▶ Text section
As the next winter approaches, Mîm and Ibun head out to gather food. They are caught unawares by Orcs and Mîm is captured. After being threatened, he again is forced to take intruders to his home at Amon Rudh. They arrive in the middle of the night, and the Orcs attack, taking Turin and his men completely by surprise. Many of Turin’s men are slaughtered, and Turin is captured before the Orcs clear out once more. In a bitter irony, some of the company died on the top of Amon Rudh, their blood mixing with the red seregon flowers.

Once the massacre is over, Mîm surveys the aftermath. To his surprise, not everyone who looks dead on Amon Rudh actually is. And the one he hoped was dead but wasn’t? None other than Beleg. Mîm finds Anglachel (that evil sword made by Eol) laying under a body, and he picks it up to kill Beleg. However, Beleg isn’t as bad off as Mîm thought. Beleg hops up, wrenches Anglachel from Mîm’s hands, and threatens the terrifed Mîm, who then runs off.

Beleg then searches all over Amon Rudh for Turin. However, he soon discovers that Turin is nowhere to be found, which means that he has no choice but to find him and rescue him from the Orcs.

▶ Objectives
**A)** Reproduce the Amon Rudh summary word for word, everything from "Beleg then searches" down to "from the Orcs.".
**B)** Carry on the Amon Rudh summary, beginning after its final sentence.
The material that comes after the Amon Rudh summary is separate from it.

▶ Data lines
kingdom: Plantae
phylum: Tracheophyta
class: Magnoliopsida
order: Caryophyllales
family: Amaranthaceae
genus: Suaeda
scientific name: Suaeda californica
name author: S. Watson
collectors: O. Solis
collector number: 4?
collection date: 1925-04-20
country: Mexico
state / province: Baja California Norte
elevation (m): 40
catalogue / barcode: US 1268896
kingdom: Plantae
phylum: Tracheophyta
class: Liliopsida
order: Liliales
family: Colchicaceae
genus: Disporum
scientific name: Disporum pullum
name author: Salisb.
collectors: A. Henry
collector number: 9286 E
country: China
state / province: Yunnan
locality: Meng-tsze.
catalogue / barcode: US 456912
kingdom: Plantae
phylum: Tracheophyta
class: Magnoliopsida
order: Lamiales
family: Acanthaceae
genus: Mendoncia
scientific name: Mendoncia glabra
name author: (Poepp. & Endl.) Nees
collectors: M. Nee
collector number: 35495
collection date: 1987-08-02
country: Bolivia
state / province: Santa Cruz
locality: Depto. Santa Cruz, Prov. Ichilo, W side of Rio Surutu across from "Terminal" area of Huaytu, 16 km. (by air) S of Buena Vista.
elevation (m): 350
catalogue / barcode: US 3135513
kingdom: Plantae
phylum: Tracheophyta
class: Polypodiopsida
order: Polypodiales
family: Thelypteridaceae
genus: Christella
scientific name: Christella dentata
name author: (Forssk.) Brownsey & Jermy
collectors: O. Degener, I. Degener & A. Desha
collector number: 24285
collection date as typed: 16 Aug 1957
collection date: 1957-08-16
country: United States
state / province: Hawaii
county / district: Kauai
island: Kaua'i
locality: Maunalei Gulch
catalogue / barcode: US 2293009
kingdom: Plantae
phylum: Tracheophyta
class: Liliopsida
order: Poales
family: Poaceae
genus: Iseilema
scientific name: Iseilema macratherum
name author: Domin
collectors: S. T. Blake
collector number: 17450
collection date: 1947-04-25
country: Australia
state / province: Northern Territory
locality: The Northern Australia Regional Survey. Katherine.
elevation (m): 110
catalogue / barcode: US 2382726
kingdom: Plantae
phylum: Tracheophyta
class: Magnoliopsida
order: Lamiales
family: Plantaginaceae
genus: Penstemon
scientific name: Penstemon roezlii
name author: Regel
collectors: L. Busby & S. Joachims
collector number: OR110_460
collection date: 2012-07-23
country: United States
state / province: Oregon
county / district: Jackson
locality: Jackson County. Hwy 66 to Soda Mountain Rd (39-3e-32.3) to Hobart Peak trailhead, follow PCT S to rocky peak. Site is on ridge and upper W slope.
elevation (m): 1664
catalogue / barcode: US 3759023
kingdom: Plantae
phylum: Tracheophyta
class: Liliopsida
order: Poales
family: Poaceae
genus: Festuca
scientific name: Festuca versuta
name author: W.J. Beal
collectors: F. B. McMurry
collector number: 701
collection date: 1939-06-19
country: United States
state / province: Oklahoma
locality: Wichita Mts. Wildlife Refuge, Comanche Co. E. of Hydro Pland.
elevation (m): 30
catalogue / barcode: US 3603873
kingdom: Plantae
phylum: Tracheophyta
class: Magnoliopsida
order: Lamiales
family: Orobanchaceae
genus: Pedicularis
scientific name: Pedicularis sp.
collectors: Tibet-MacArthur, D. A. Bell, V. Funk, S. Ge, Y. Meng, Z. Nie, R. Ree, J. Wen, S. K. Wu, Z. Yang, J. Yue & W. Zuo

▶ Task answers
**A)**
Beleg then searches all over Amon Rudh for Turin. However, he soon discovers that Turin is nowhere to be found, which means that he has no choice but to find him and rescue him from the Orcs.

**B)**
Next week, Gwindor (yes, the tragic Elf from the war known as Unnumbered Tears) makes another cameo, and Beleg finds out just how cursed his sword, Anglachel, is.


The Silmarillion Recap: Enter Turin

Want to catch up on The Silmarillion so far? Check out the Silmarillion Recaps page here.

Remember Hurin and Huor, the heroic brothers who play an important role in Nirnaeth Arnaediad? There’s more to their story than visiting Gondolin, fighting beside Turgon, and Hurin being captured by Morgoth. They also have very important children. The first we’ll discuss: Turin, son of Hurin and Morwen. (It’s another long story, so prepare yourself.)

Quenta Silmarillion: Chapter 21 part 1

Nirnaeth Arnaediad – the battle known as Unnumbered Tears – has ended, and times are hard. Easterlings have taken over plenty of land, oppressing the Men who had first come out of the East and befriended the Elves. Among those facing the Easterlings is Morwen, Hurin’s wife. After his capture, she has been left alone with their son Turin, daughter Lalaith (who sadly dies at 3), and their unborn child. While the Easterlings, especially their leader Brodda, bother everyone, they’re afraid of her. Her husband used to be the leader of her people, and she manages to hold her own against the Easterlings, thanks in part to Aerin, Brodda’s wife and friend of Morwen.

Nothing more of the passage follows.